What you will do -
Starting with the line that mentions "Corde Oblique : Leaver.- Pale", repeat each line verbatim until the entries end, both ends included.

Records from a dataset:
——
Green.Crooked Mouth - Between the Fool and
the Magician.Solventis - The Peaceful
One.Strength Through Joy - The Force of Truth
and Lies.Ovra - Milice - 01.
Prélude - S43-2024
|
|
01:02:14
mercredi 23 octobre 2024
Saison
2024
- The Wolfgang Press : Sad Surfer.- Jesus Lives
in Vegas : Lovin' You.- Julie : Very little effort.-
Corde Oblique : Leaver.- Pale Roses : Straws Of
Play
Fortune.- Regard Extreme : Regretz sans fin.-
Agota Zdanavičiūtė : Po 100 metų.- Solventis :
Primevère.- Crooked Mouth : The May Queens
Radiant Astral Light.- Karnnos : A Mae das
——
Solution below -
Corde Oblique : Leaver.- Pale Roses : Straws Of
Play
Fortune.- Regard Extreme : Regretz sans fin.-
Agota Zdanavičiūtė : Po 100 metų.- Solventis :
Primevère.- Crooked Mouth : The May Queens
Radiant Astral Light.- Karnnos : A Mae das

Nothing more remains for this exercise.